Task directions —
Faithfully repeat each entry below, minus the pictures.

Collected data entries
--------------------

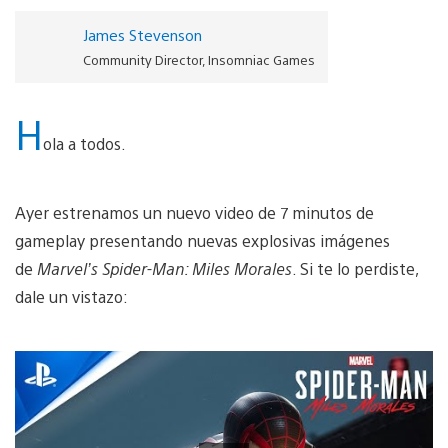
James Stevenson
Community Director, Insomniac Games
H
ola a todos.
Ayer estrenamos un nuevo video de 7 minutos de
gameplay presentando nuevas explosivas imágenes
de
Marvel’s Spider-Man: Miles Morales
. Si te lo perdiste,
dale un vistazo:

--------------------

Expected answer —
James Stevenson
Community Director, Insomniac Games
H
ola a todos.
Ayer estrenamos un nuevo video de 7 minutos de
gameplay presentando nuevas explosivas imágenes
de
Marvel’s Spider-Man: Miles Morales
. Si te lo perdiste,
dale un vistazo:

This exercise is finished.